Every line of the entries that holds the word "августа" is to be copied.

--- Exercise data ---
□ □ □

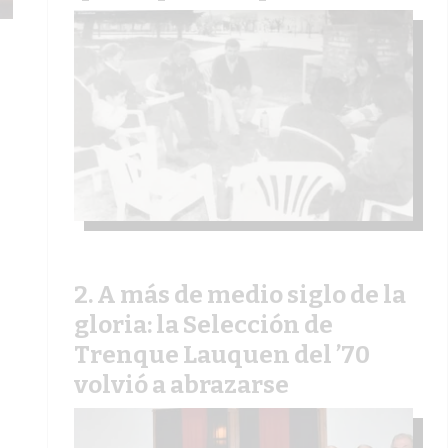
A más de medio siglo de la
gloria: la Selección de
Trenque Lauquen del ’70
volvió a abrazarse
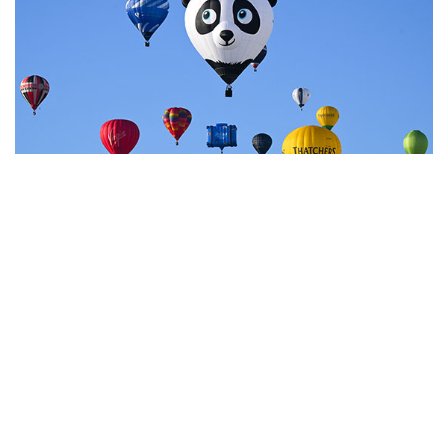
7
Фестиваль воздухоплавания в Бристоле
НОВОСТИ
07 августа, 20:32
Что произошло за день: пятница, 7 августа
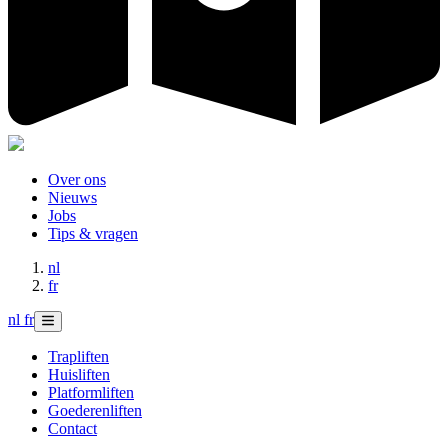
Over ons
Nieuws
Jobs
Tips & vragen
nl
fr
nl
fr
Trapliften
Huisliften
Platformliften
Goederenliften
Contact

□ □ □

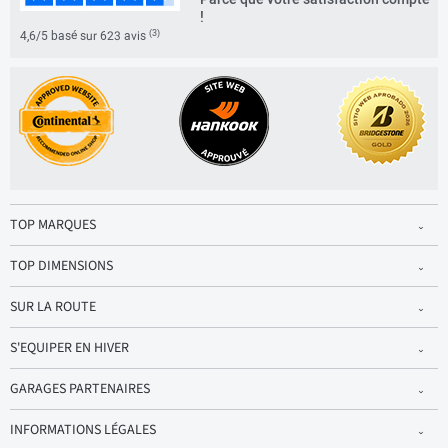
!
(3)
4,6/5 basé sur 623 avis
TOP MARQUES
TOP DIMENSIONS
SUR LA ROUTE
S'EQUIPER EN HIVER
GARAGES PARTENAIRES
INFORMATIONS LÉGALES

□ □ □

--- Your response ---
07 августа, 20:32
Что произошло за день: пятница, 7 августа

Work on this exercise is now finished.